Is there an Intuitive Way to Remember Chain Rules or Entropy with 3+ variables

86 Views Asked by At

Im thinking that the chain rule could be more easily derived if forgotten if there was a hierarchy to how we interpret the separation of the variables but I want to check the validity of the thoughts:

Consider first the two variable cases

$$H(X|Y)=H(X,Y)-H(Y)$$ which can be made analogous to three variables in the following way: $$H(X|Y,Z)=H(X,Y,Z)-H(Y,Z)$$ by thinking of A=(Y,Z) and simply considering H(X|A). From this we suggest that when considering these variables we can read a series of joints as the leftmost variable intersect all the others to the right.

Now $$H(X,Y)=H(X|Y)+H(Y)$$ If we use the definition from above we could write that: $$H(X,Y,Z)=H(X|Y,Z)+H(Y,Z)$$ following the exact pattern above by using H(X,A) where A=(Y,Z). But lets rearrange and see what happens:

Consider now, H(X,Y|Z) which is different in that the rightmost element is now a condition. This is where the "hierarchy" becomes relevant. I feel that you could think of this group in two ways 1) The entropy of the the intersection of (X and Y) given Z, or 2) the entropy of X intersected with (Y given Z). Not only is the first more consistent with the methods we have just used earlier successfully, but the second runs into issues with not actually being a random variable.

•••••

### Task to complete
Continue the forum post above on remembering entropy chain rules with three or more variables, picking up after its last sentence.

•••••

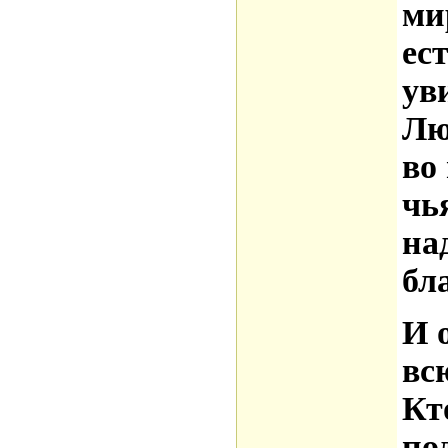
ми
ес
ув
Лю
во
чь
на
бл
И 
вс
Кт
по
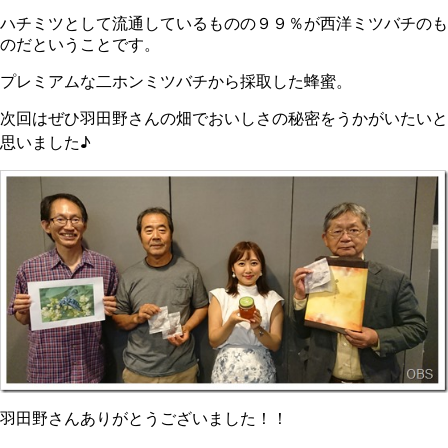
ハチミツとして流通しているものの９９％が西洋ミツバチのも
のだということです。
プレミアムな二ホンミツバチから採取した蜂蜜。
次回はぜひ羽田野さんの畑でおいしさの秘密をうかがいたいと
思いました♪
羽田野さんありがとうございました！！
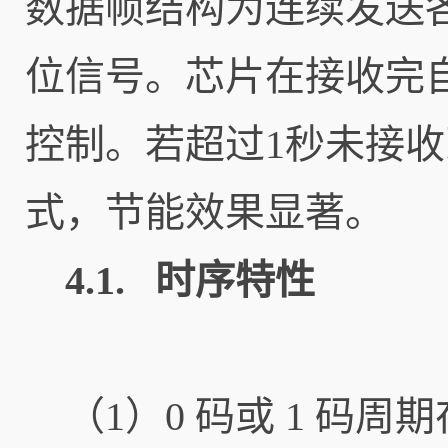
数据帧结构为连续发送
位信号。芯片在接收完
控制。若超过1秒未接
式，节能效果显著。
4.1. 时序特性
（1）0 码或 1 码周期在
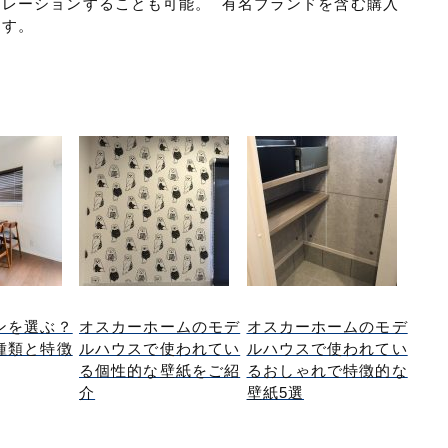
レーションすることも可能。 有名ブランドを含む購入
ます。
ンを選ぶ？
オスカーホームのモデ
オスカーホームのモデ
種類と特徴
ルハウスで使われてい
ルハウスで使われてい
る個性的な壁紙をご紹
るおしゃれで特徴的な
介
壁紙5選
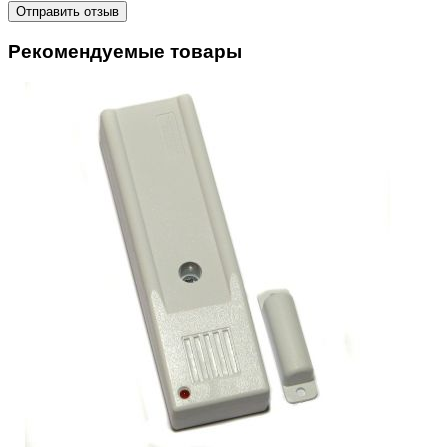
Отправить отзыв
Рекомендуемые товары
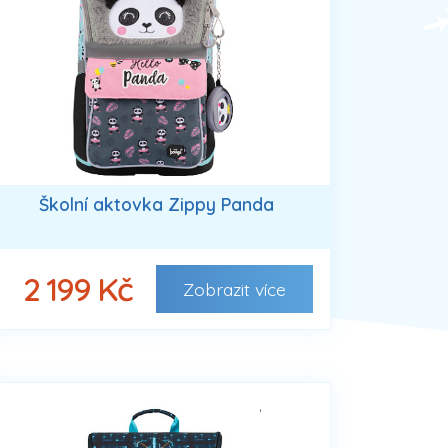
Školní aktovka Zippy Panda
2 199 Kč
Zobrazit
více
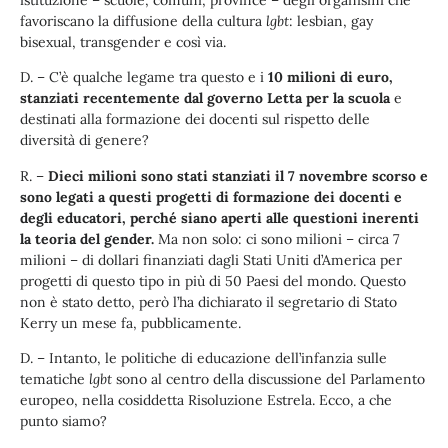
istituzione – scuole, comuni, province – degli organismi che
favoriscano la diffusione della cultura
lgbt
: lesbian, gay
bisexual, transgender e così via.
D. – C’è qualche legame tra questo e i
10 milioni di euro,
stanziati recentemente dal governo Letta per la scuola
e
destinati alla formazione dei docenti sul rispetto delle
diversità di genere?
R. –
Dieci milioni sono stati stanziati il 7 novembre scorso e
sono legati a questi progetti di formazione dei docenti e
degli educatori, perché siano aperti alle questioni inerenti
la teoria del gender.
Ma non solo: ci sono milioni – circa 7
milioni – di dollari finanziati dagli Stati Uniti d’America per
progetti di questo tipo in più di 50 Paesi del mondo. Questo
non è stato detto, però l’ha dichiarato il segretario di Stato
Kerry un mese fa, pubblicamente.
D. – Intanto, le politiche di educazione dell’infanzia sulle
tematiche
lgbt
sono al centro della discussione del Parlamento
europeo, nella cosiddetta Risoluzione Estrela. Ecco, a che
punto siamo?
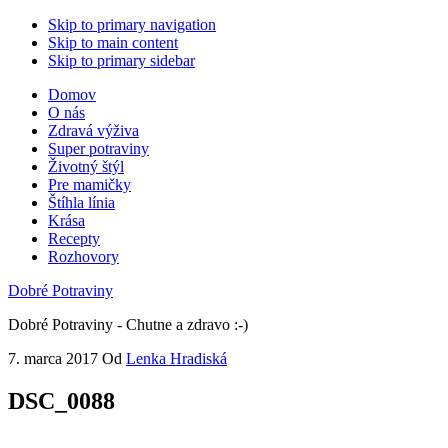
Skip to primary navigation
Skip to main content
Skip to primary sidebar
Domov
O nás
Zdravá výživa
Super potraviny
Životný štýl
Pre mamičky
Štíhla línia
Krása
Recepty
Rozhovory
Dobré Potraviny
Dobré Potraviny - Chutne a zdravo :-)
7. marca 2017
Od
Lenka Hradiská
DSC_0088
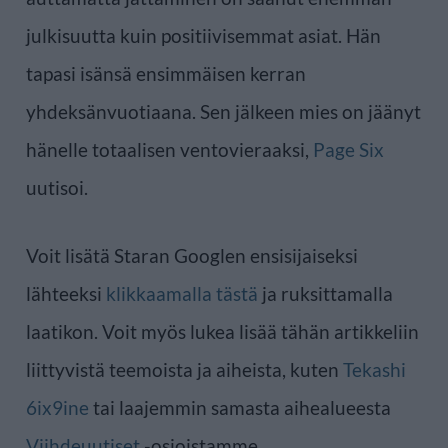
julkisuutta kuin positiivisemmat asiat. Hän
tapasi isänsä ensimmäisen kerran
yhdeksänvuotiaana. Sen jälkeen mies on jäänyt
hänelle totaalisen ventovieraaksi,
Page Six
uutisoi.
Voit lisätä Staran Googlen ensisijaiseksi
lähteeksi
klikkaamalla tästä
ja ruksittamalla
laatikon. Voit myös lukea lisää tähän artikkeliin
liittyvistä teemoista ja aiheista, kuten
Tekashi
6ix9ine
tai laajemmin samasta aihealueesta
Viihdeuutiset
-osioistamme.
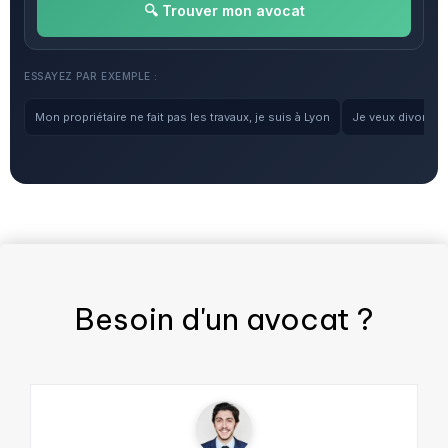
🔍 Trouver mon avocat
ESSAYEZ PAR EXEMPLE :
Mon propriétaire ne fait pas les travaux, je suis à Lyon
Je veux divorcer, 
Besoin d'un
avocat
?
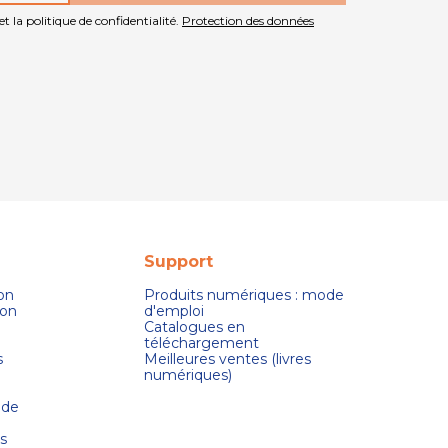
t la politique de confidentialité.
Protection des données
Support
son
Produits numériques : mode
ion
d'emploi
Catalogues en
téléchargement
s
Meilleures ventes (livres
numériques)
 de
s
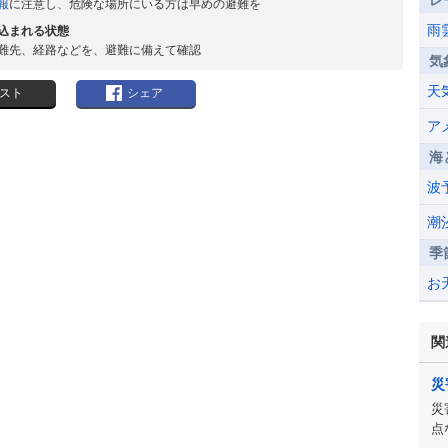
レ
報
に注意し、危険な場所にいる方は早めの避難を
雨
込まれる状態
難先、経路などを、避難に備えて確認
気
天
スト
シェア
ア
海
波
潮
季
お
関
災
災
点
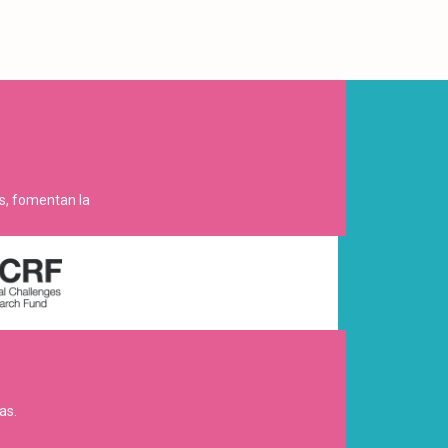
es, fomentan la
as.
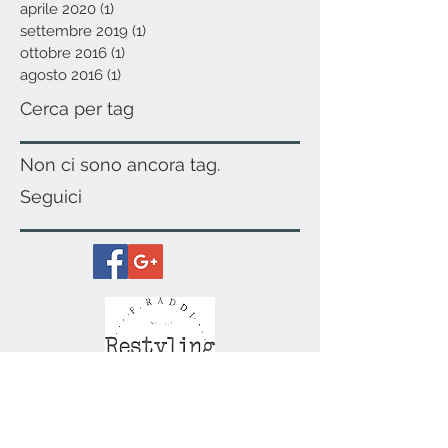
aprile 2020
(1)
1 post
settembre 2019
(1)
1 post
ottobre 2016
(1)
1 post
agosto 2016
(1)
1 post
Cerca per tag
Non ci sono ancora tag.
Seguici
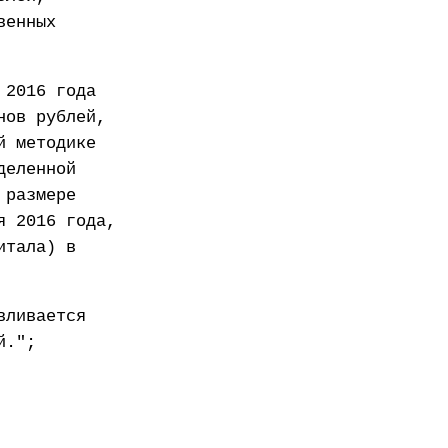
венных
 2016 года
нов рублей,
й методике
деленной
 размере
я 2016 года,
итала) в
вливается
й.";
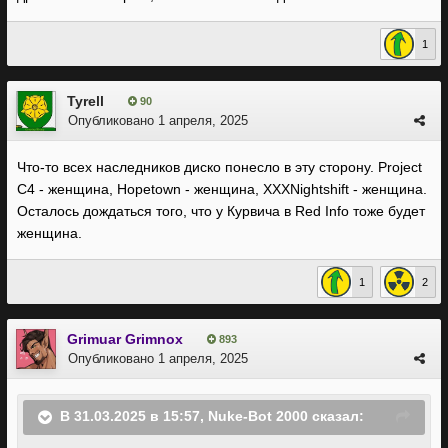
1
Tyrell
90
Опубликовано
1 апреля, 2025
Что-то всех наследников диско понесло в эту сторону. Project
C4 - женщина, Hopetown - женщина, XXXNightshift - женщина.
Осталось дождаться того, что у Курвича в Red Info тоже будет
женщина.
1
2
Grimuar Grimnox
893
Опубликовано
1 апреля, 2025
В 31.03.2025 в 15:57,
Nuke-Bot 2000
сказал:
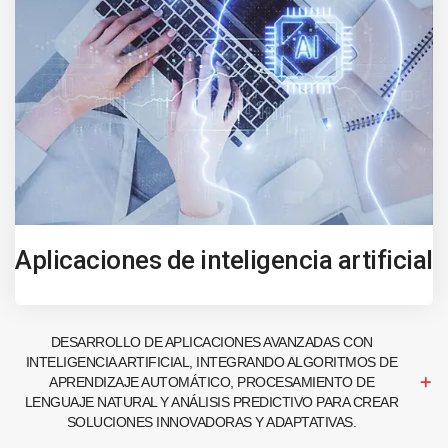
Aplicaciones de inteligencia artificial
DESARROLLO DE APLICACIONES AVANZADAS CON
INTELIGENCIA ARTIFICIAL, INTEGRANDO ALGORITMOS DE
APRENDIZAJE AUTOMÁTICO, PROCESAMIENTO DE
LENGUAJE NATURAL Y ANÁLISIS PREDICTIVO PARA CREAR
SOLUCIONES INNOVADORAS Y ADAPTATIVAS.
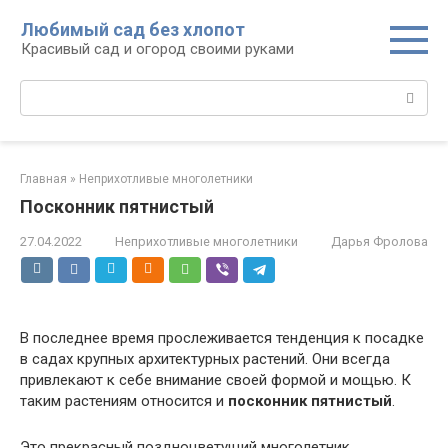
Перейти
Любимый сад без хлопот
к
Красивый сад и огород своими руками
контенту
Поиск:
Главная
»
Неприхотливые многолетники
Посконник пятнистый
27.04.2022
Неприхотливые многолетники
Дарья Фролова
В последнее время прослеживается тенденция к посадке
в садах крупных архитектурных растений. Они всегда
привлекают к себе внимание своей формой и мощью. К
таким растениям относится и
посконник пятнистый
.
Это прекрасный поздноцветущий многолетник,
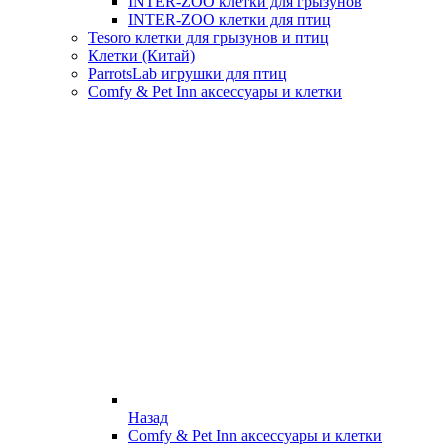
INTER-ZOO клетки для грызунов
INTER-ZOO клетки для птиц
Tesoro клетки для грызунов и птиц
Клетки (Китай)
ParrotsLab игрушки для птиц
Comfy & Pet Inn аксессуары и клетки
Назад
Comfy & Pet Inn аксессуары и клетки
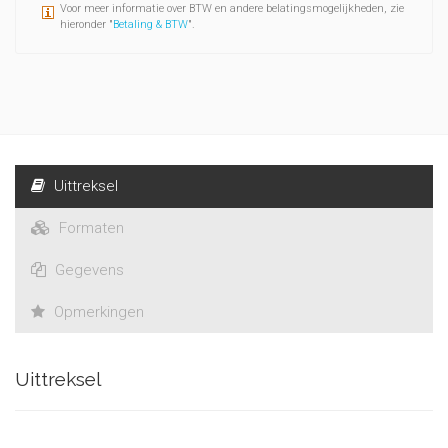
Voor meer informatie over BTW en andere belatingsmogelijkheden, zie
hieronder "
Betaling & BTW
".
Uittreksel
Formaten
Gegevens
Opmerkingen
Uittreksel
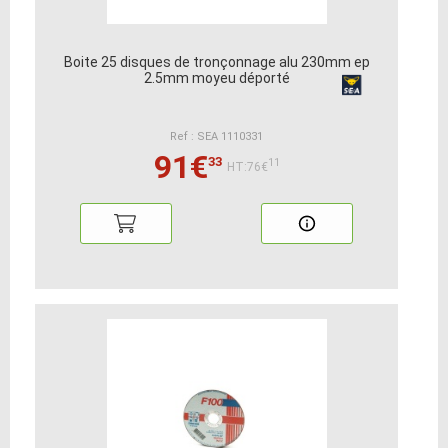
Boite 25 disques de tronçonnage alu 230mm ep
2.5mm moyeu déporté
Ref : SEA 1110331
91€
33
11
HT:76€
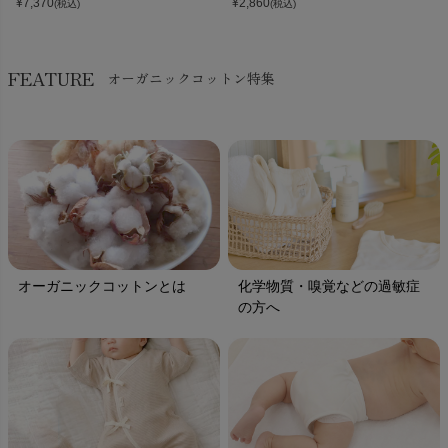
¥
7,370
¥
2,860
(税込)
(税込)
FEATURE
オーガニックコットン特集
オーガニックコットンとは
化学物質・嗅覚などの過敏症
の方へ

•••••

### Answer below
Testing the theory:

$$H(X,Y|Z)=H(A|Z)=H(A,Z)-H(Z)=H(X,Y,Z)-H(Z)$$ which is true as can be verified here. So, in short, for those who don't "get" the short hand for the chain rule, we usually resolve it by conjoining the variables which are joint and then separating those which are conditioned on. You can then simplify the cases down to the typical two variable case and then substitute back in the end. Ive simply been deriving/memorizing the formulas when I need them but is this shorthand a valid interpretation?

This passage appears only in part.